* DATASET EXTRACT
┌──

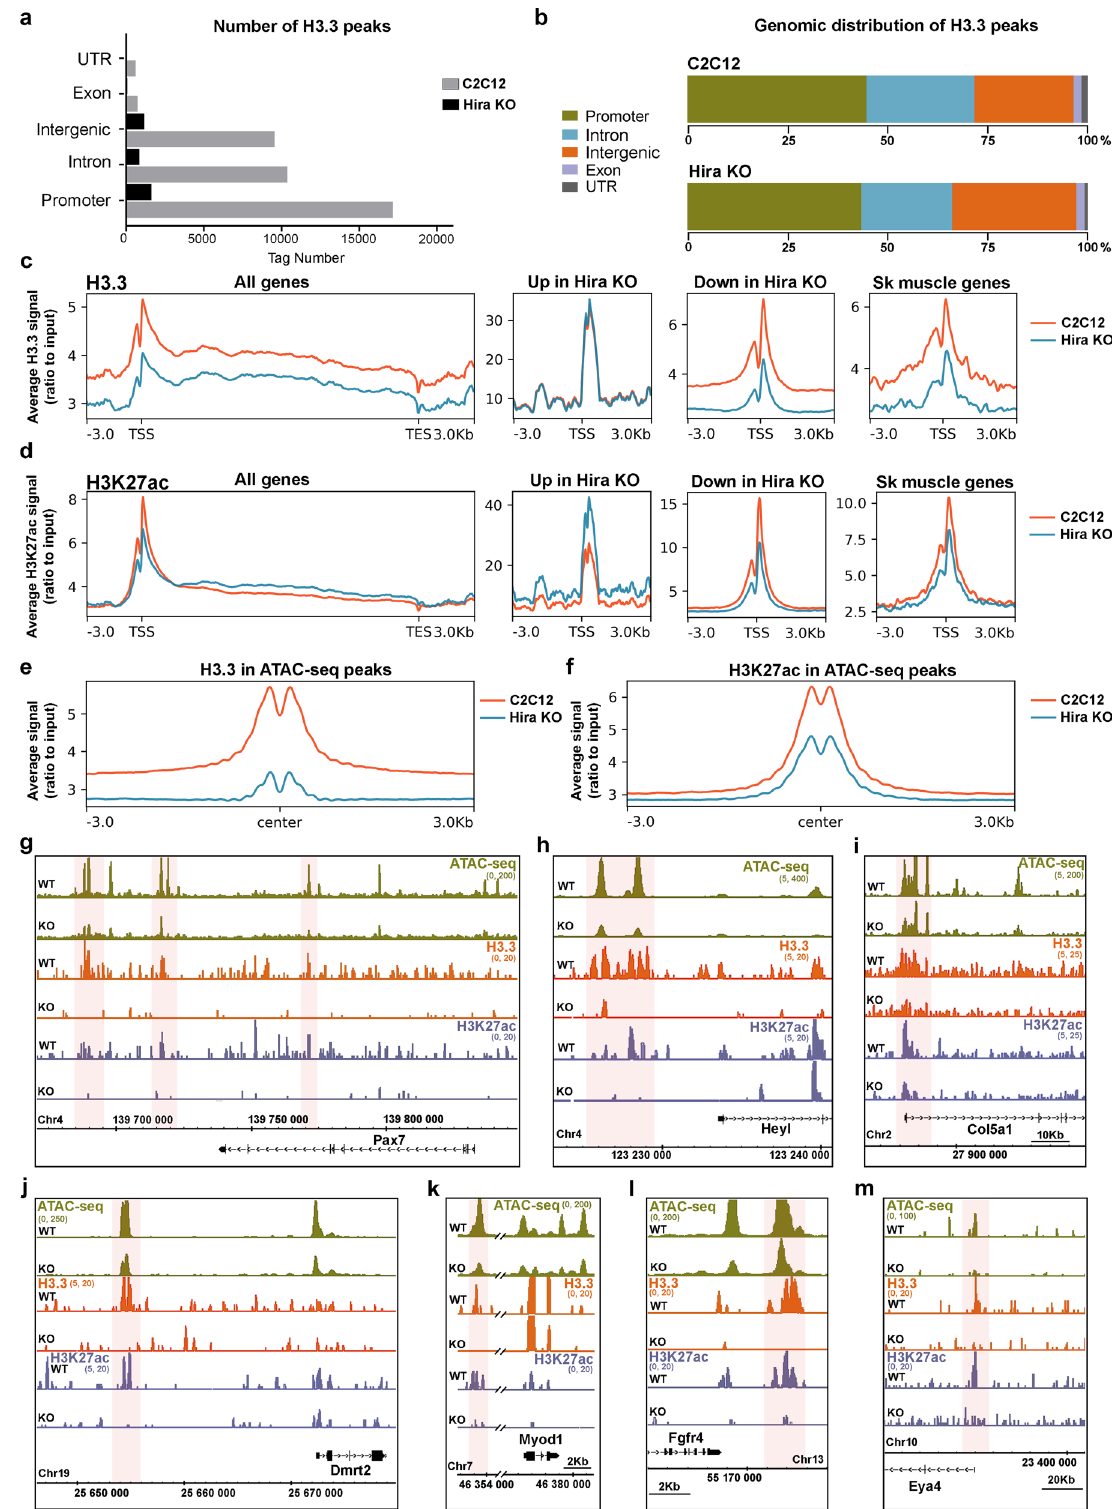
Fig. 2 Loss of H3.3 in muscle gene regulatory regions in Hira -de fi cient cells. a Total number of H3.3 called peaks (tag number) ( q - value = 5e − 2) in the ChIP-seq of C2C12 (gray, 38439 peaks) ( n = 1) and Hira -KO cells (black, 3744 peaks) ( n = 1). b Percentage of the total number of H3.3 peaks distributed in distinct genomic regions as indicated in C2C12 or Hira -KO cells. c , d ChIP-seq average signal pro fi les (ratio to input) in the promoter region (±3 kb around the TSS), TSS, gene body, and TES for H3.3 ( c ) and H3K27ac ( d ) in C2C12 (orange) and Hira KO (blue) shown for all genes, upregulated genes in Hira KO, downregulated in Hira -KO and skeletal muscle genes (GO:0007519). e , f ChIP-seq average signal pro fi les (ratio to input) of H3.3 ( e ) and H3K27ac ( f ) plotted on the control ATAC-seq peaks in C2C12 (orange) and Hira KO (blue). g – m ATAC-seq (green), ChIP-seq pro fi les for H3.3 (orange), and H3K27ac (gray) in the genomic loci of Pax7 ( g ), HeyL ( h ), Col5a1 ( i ), Dmrt2 ( j ), Myod1 ( k ), Fgfr4 ( l ), and Eya4 ( m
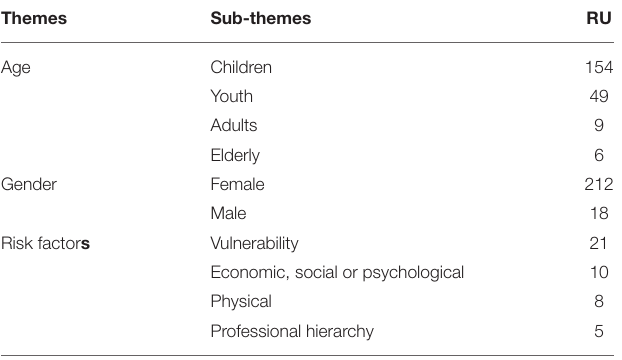
TABLE 3 | “Victims” Dimension’s themes and sub-themes.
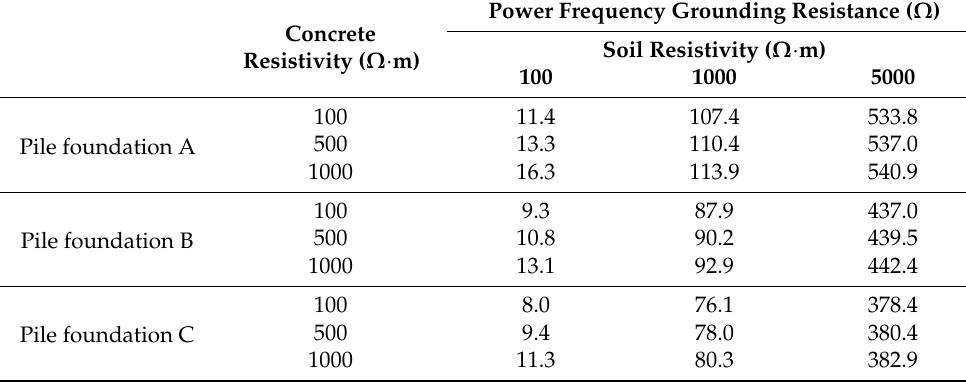
Table 3. Power frequency grounding resistances under different conditions in the method of this paper.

└──

* YOUR TASK
Could you set down, exactly as written, every line from the one with "themes and sub-themes." to the end of the data, both ends included? Leave out the pictures.

* SOLUTION TO THIS EXERCISE
TABLE 3 | “Victims” Dimension’s themes and sub-themes.
Table 3. Power frequency grounding resistances under different conditions in the method of this paper.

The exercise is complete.